C’est justement le deuxième sujet de préoccupation des opposants au pouvoir de l’AKP. Les premières écoles d’imams et de prédicateurs ont été ouvertes en 1948. Comprenant des matières « professionnelles » et des matières « culturelles », l’enseignement dans ces écoles devait durer sept ans (trois ans de collège et quatre ans de lycée). A côté des cours sur le Coran, l’arabe, l’interprétation religieuse, les hadiths et l’histoire de l’islam, ces écoles délivrent également un enseignement classique, le second cycle appliquant les programmes des sections littéraires des lycées. Ce qui explique, en partie, l’orientation des élèves issus de ces écoles vers des filières littéraires. Dans l’esprit des initiateurs de ces établissements, les diplômés de ces écoles professionnelles devaient constituer un clergé de fonctionnaires constitué d’imams, de prédicateurs et d’enseignants des écoles coraniques, bien entendu sous le contrôle de l’Etat. Mais le résultat fut tout autre et les diplômés se sont orientés vers d’autres secteurs de la vie sociale et professionnelle, formant un vivier de lettrés acquis aux valeurs musulmanes dans toutes les parties de la société turque : hommes d’affaires, politiciens, ingénieurs, enseignants, médecins, etc. De la même manière, ils ont constitué un réservoir de voix pour les partis à tendance islamiste, notamment pour les formations issues du mouvement Milli Görüs. Cette tendance à la « déviation professionnelle » est désormais confirmée par toutes les statistiques. A tel point que, étant les seules structures qui offrent ce type d’éducation hybride, ces écoles ont un succès grandissant et par conséquent deviennent des enjeux électoraux importants. Or, comme il s’agit toujours statutairement d’écoles « professionnelles », les diplômés ne sont pas traités de la même manière lors de l’accès à l’université, qui se fait à travers un concours national. Il est question de changer le système de coefficient afin de faciliter l’accès à l’enseignement supérieur des jeunes issus des rangs de ces écoles bien particulières où la religion demeure le cadre général.
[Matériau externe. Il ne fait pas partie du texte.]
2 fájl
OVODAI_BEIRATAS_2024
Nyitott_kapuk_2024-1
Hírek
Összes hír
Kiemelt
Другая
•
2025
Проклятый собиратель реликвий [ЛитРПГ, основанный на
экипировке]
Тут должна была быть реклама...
Ainsi sommes-nous témoins de la poursuite d’un changement sociétal en Turquie où, après les élites politiques et financières, ce sont les élites bureaucratiques également qui seront investies par les conservateurs ; ou bien d’un changement vers une libéralisation des comportements qui adoucirait la radicalité coercitive du kémalisme – débouchant in fine sur une cohabitation pacifiée entre conservateurs adeptes d’une liberté religieuse étendue et laïques qui ont effectué une sortie de religion, du moins une individualisation de la religiosité à la française. Nous pourrons certainement avoir des éléments de réponse dans une petite dizaine d’années, lorsque ces générations commenceront à entrer pleinement dans la vie active et publique.

* Samim Akgönül maître de conférences à l’université Marc-Bloch (Strasbourg-II), chercheur au CNRS.